Winnipeg police investigated Sinclair’s death, interviewing dozens of health-care workers, patients and their families, but after sending the results of their investigation to the Crown’s office in Saskatchewan for review, it was determined no charges would be laid.
While notes from the police investigation were disclosed to lawyers in the inquest, and were used by them to come up with questions for various witnesses, none of it has been made public.
In his report, the judge chided Sinclair family lawyer Vilko Zbogar and said it was “somewhat surprising” he urged him to rule Sinclair’s death a homicide when “no questions were put to the CME (chief medical examiner) by counsel for the family on the issue of Mr. Sinclair’s manner of death.
“I am not persuaded that Mr. Sinclair’s manner of death was a homicide, nor would I consider altering the CME’s expert conclusion.”
Zbogar said while the family called Sinclair’s death a homicide, the judge decided it was “natural,” yet didn’t elaborate.
“To reject that human factors substantially contributed to Brian Sinclair’s death, without explaining in detail why, feels like an injustice to the Sinclair family,” the lawyer said.
WHAT HAPPENS NEXT?
The health minister has assigned her deputy to lead an implementation team that will report back in 90 days with short-, medium- and long-term implementation strategies. Each regional health authority must also appoint an implementation co-ordinator.

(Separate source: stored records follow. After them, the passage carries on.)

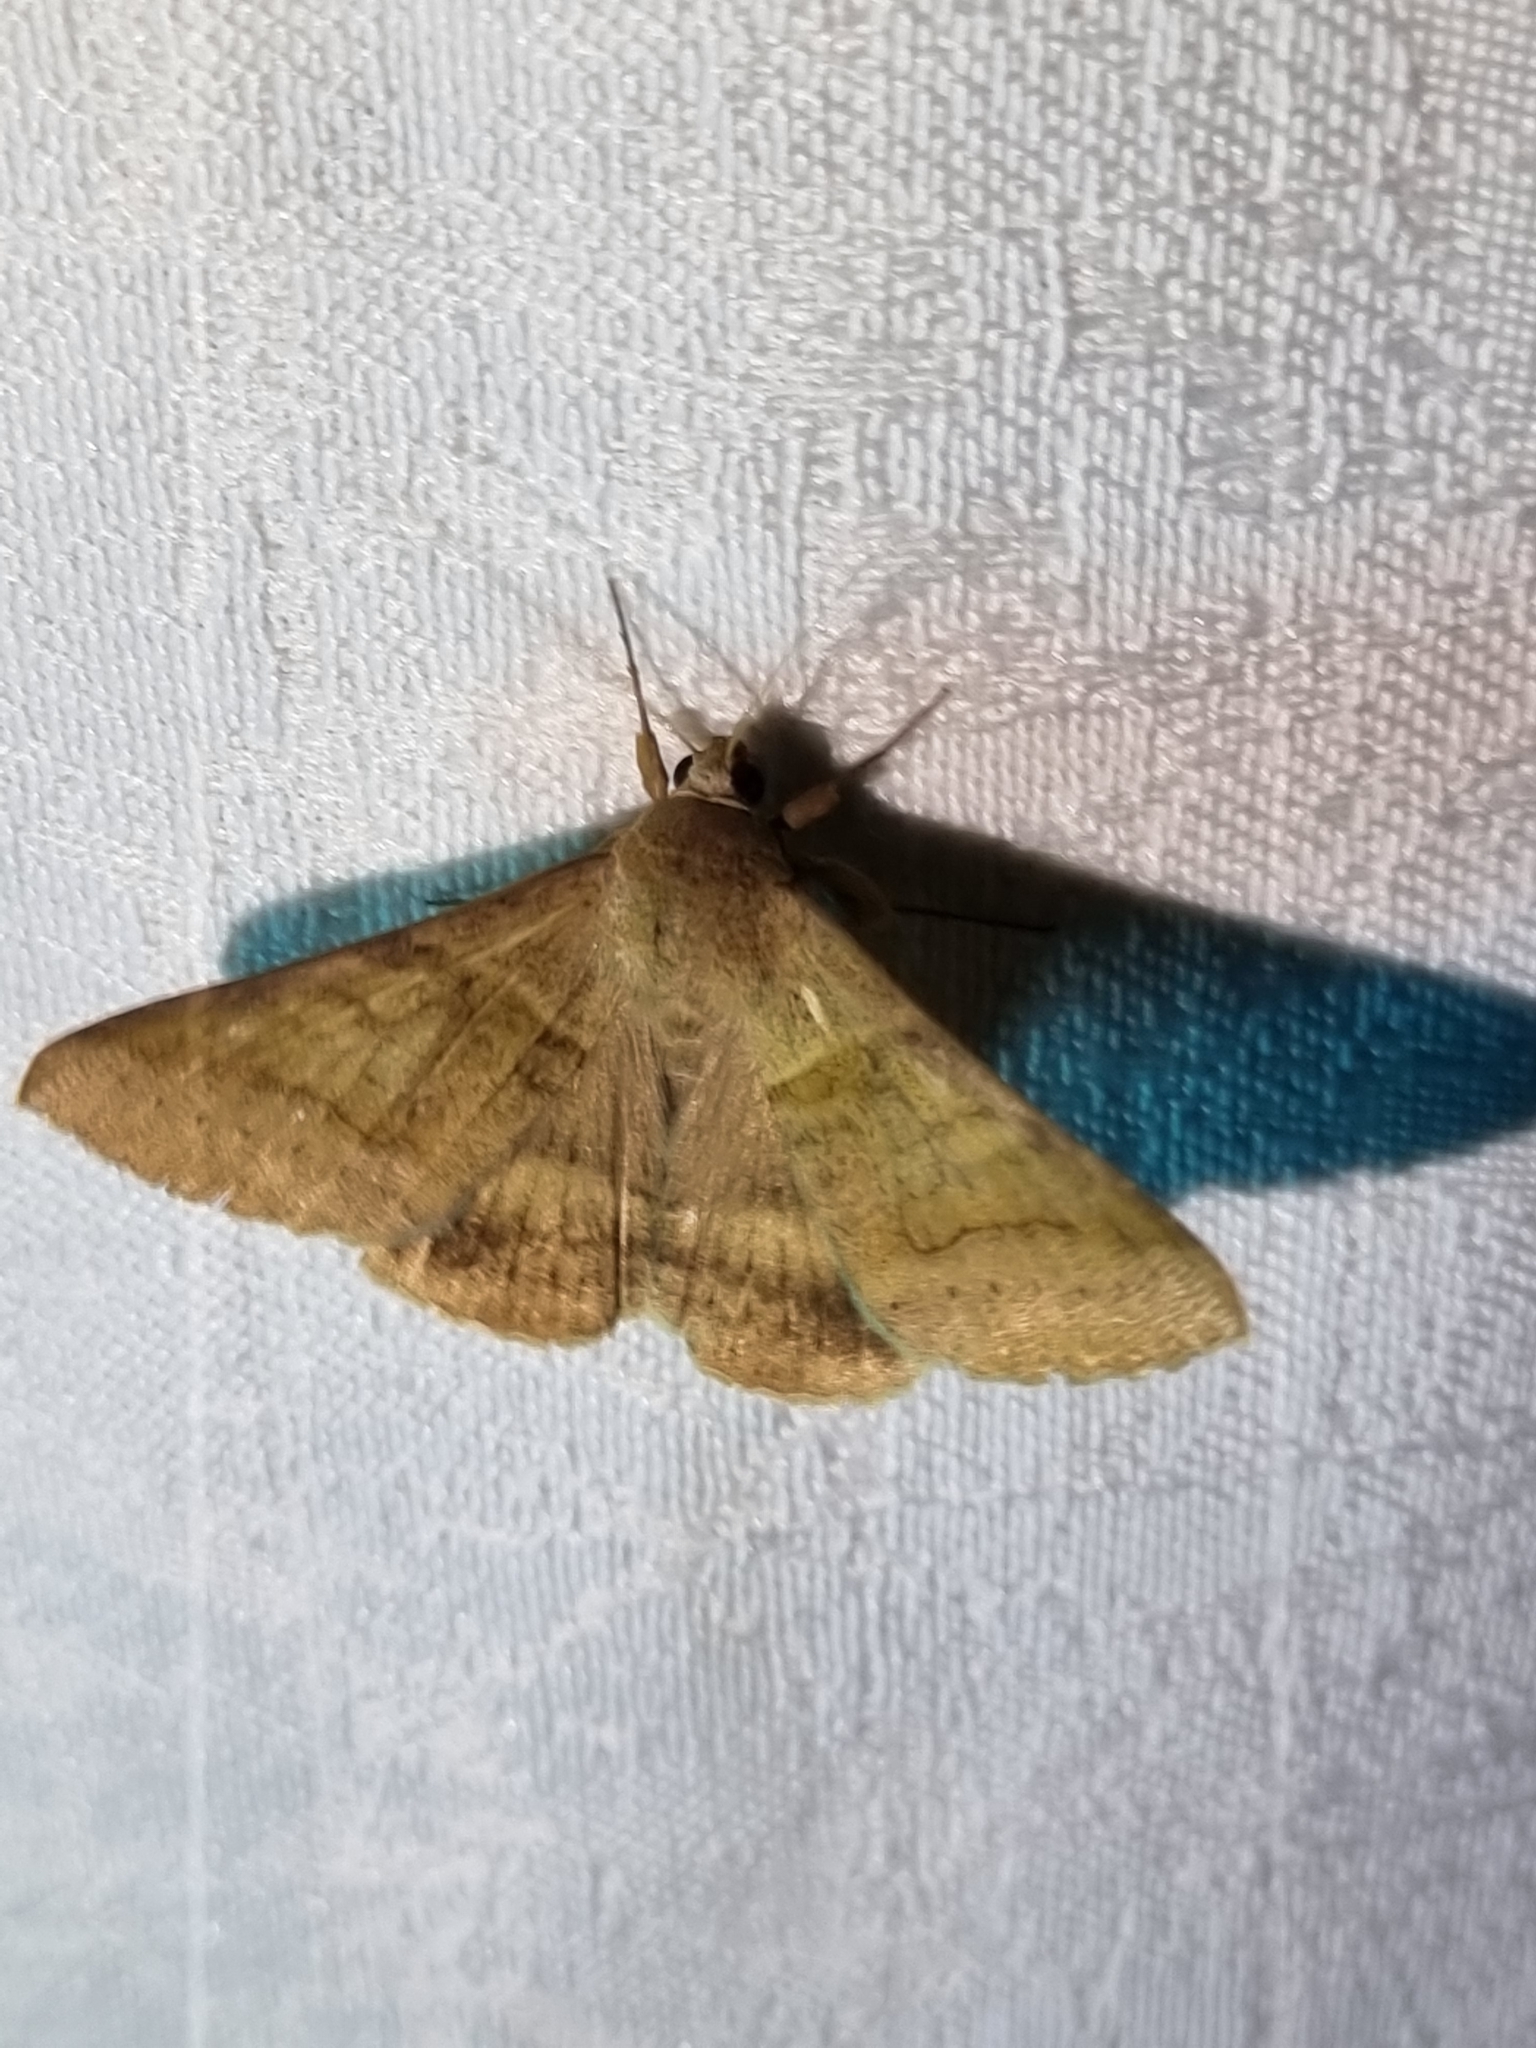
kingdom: Animalia
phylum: Arthropoda
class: Insecta
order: Lepidoptera
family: Erebidae
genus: Mocis
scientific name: Mocis trifasciata
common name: Triple-barred
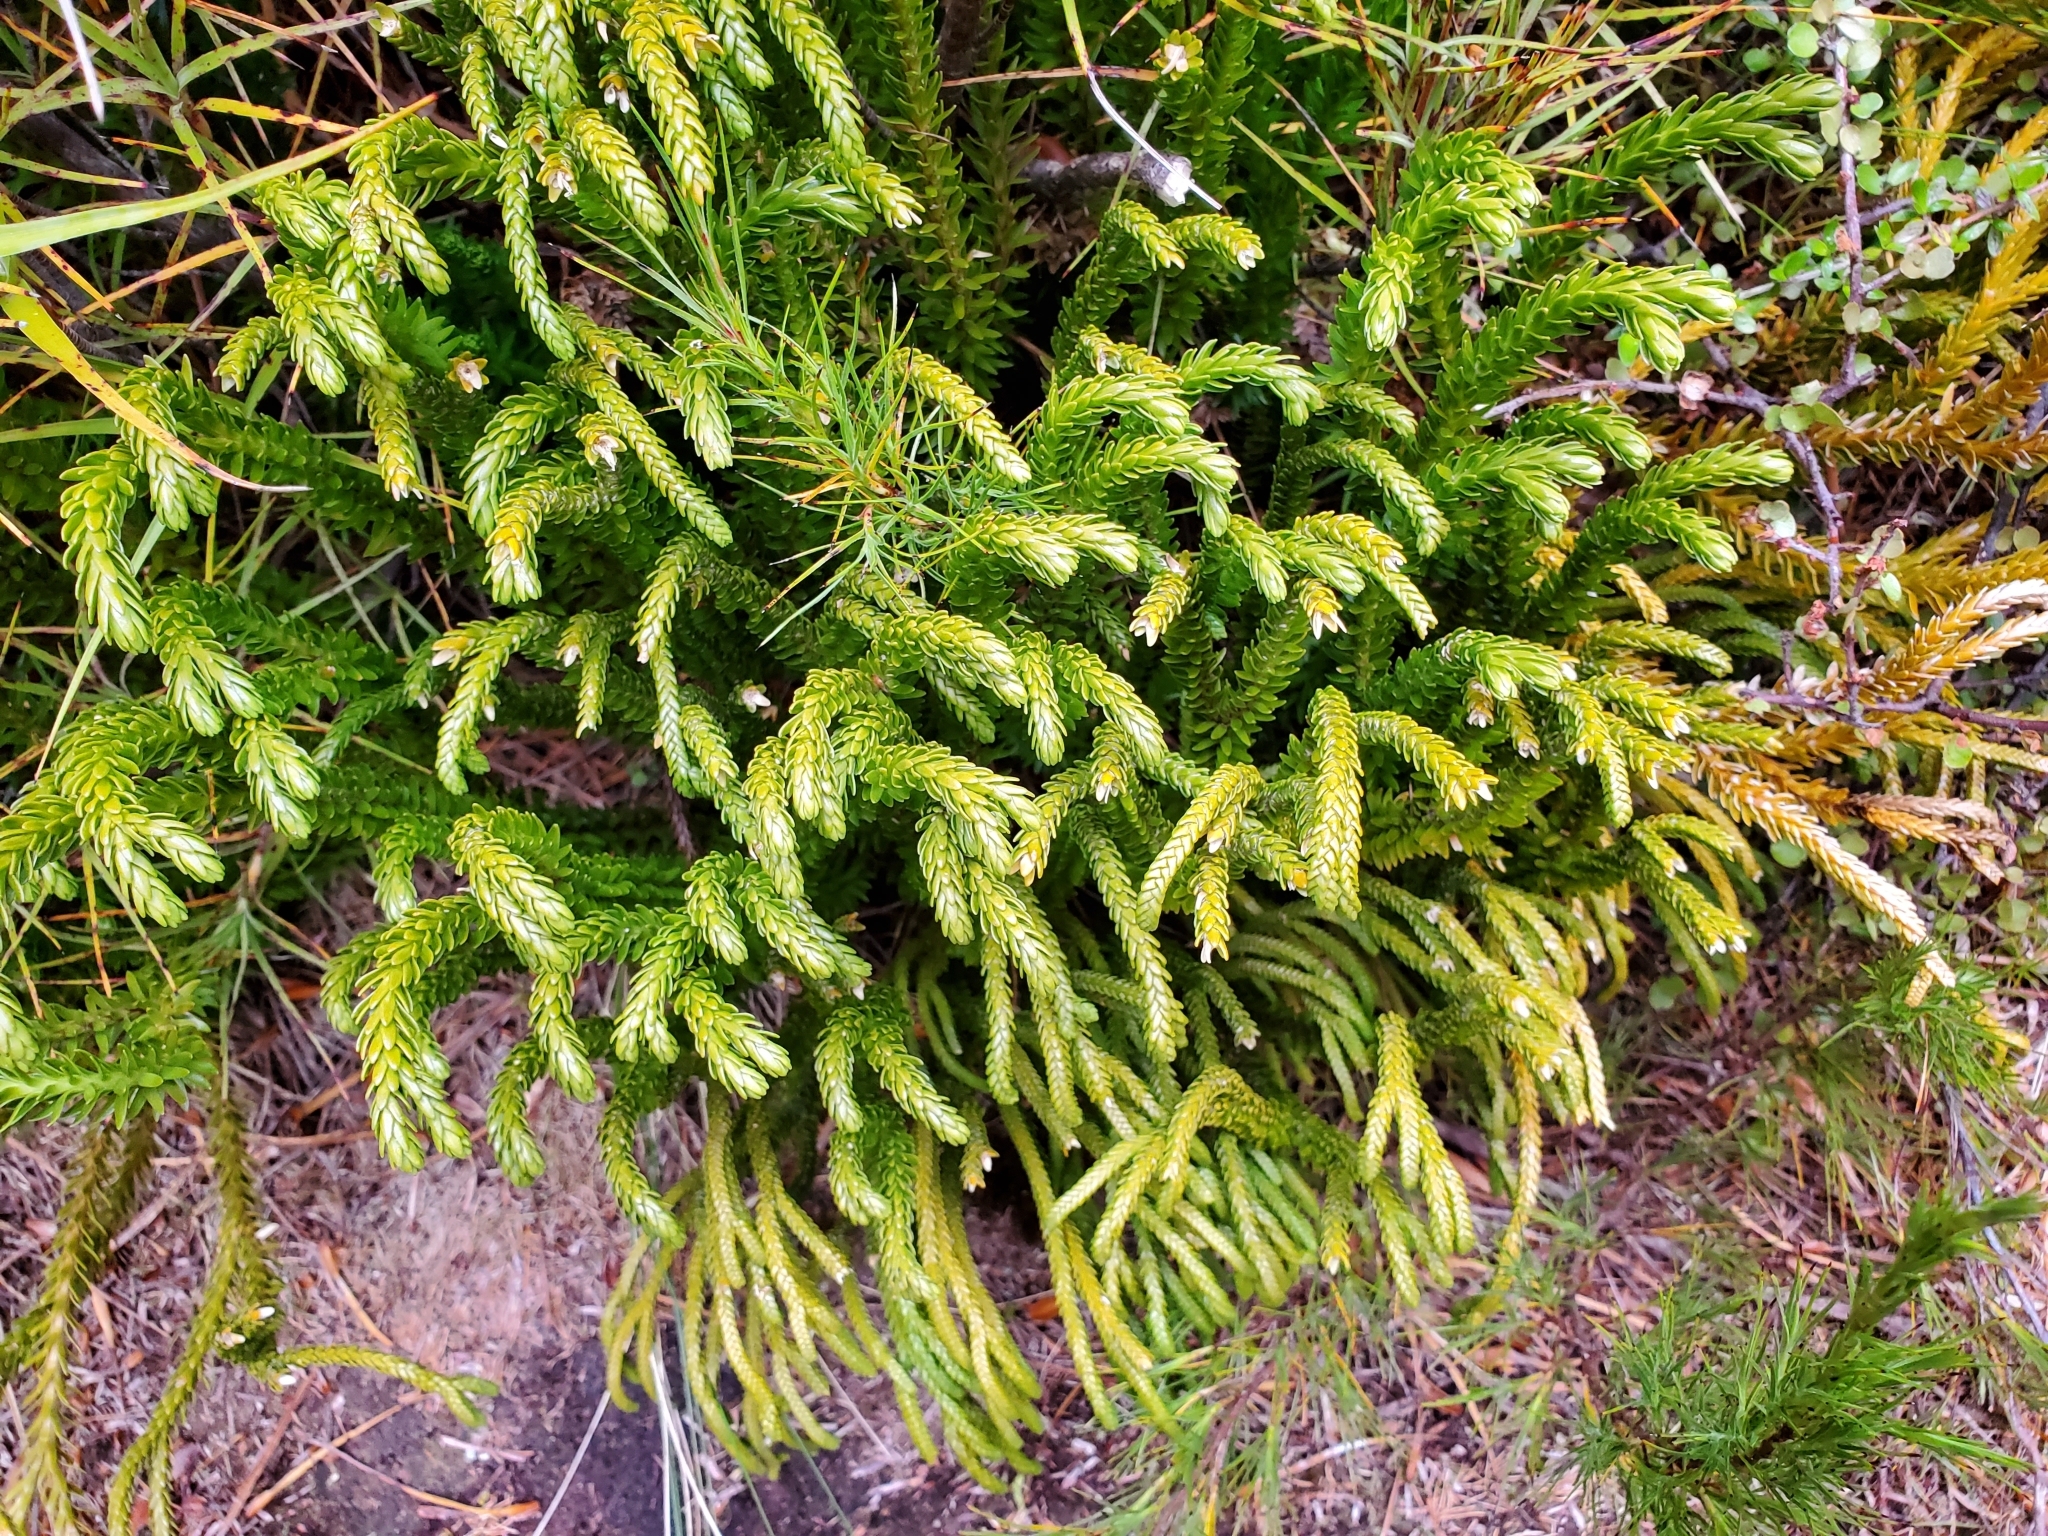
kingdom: Plantae
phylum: Tracheophyta
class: Lycopodiopsida
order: Lycopodiales
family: Lycopodiaceae
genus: Phlegmariurus
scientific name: Phlegmariurus varius
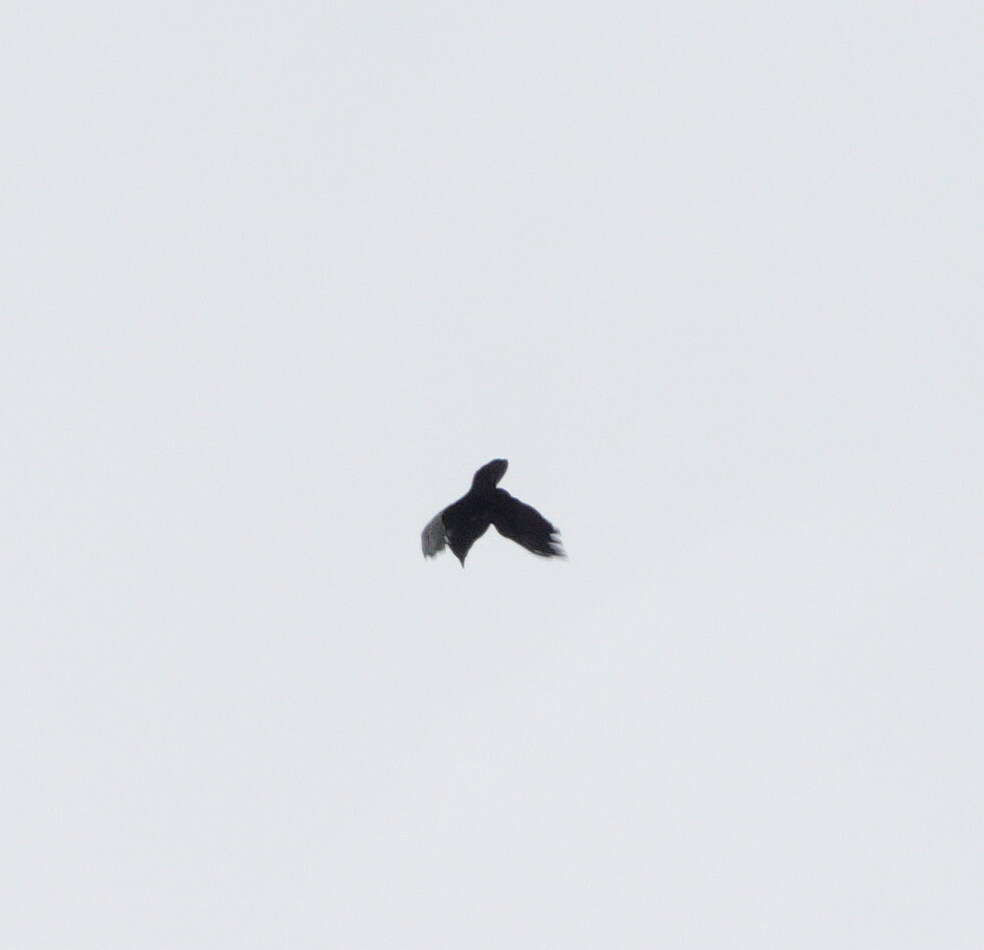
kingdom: Animalia
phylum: Chordata
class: Aves
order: Passeriformes
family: Corvidae
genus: Corvus
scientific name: Corvus corax
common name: Common raven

The family is still calling for a full-fledged inquiry to look at the deeper issue of racism in health services. Blady wouldn’t entirely rule out an inquiry, but noted Preston’s report does not recommend one.
Of the 63 recommendations made by the judge, only one — the elimination of triage lists on paper — has been implemented. Forty other recommendations are being worked on by the WRHA and 22 others are to be implemented.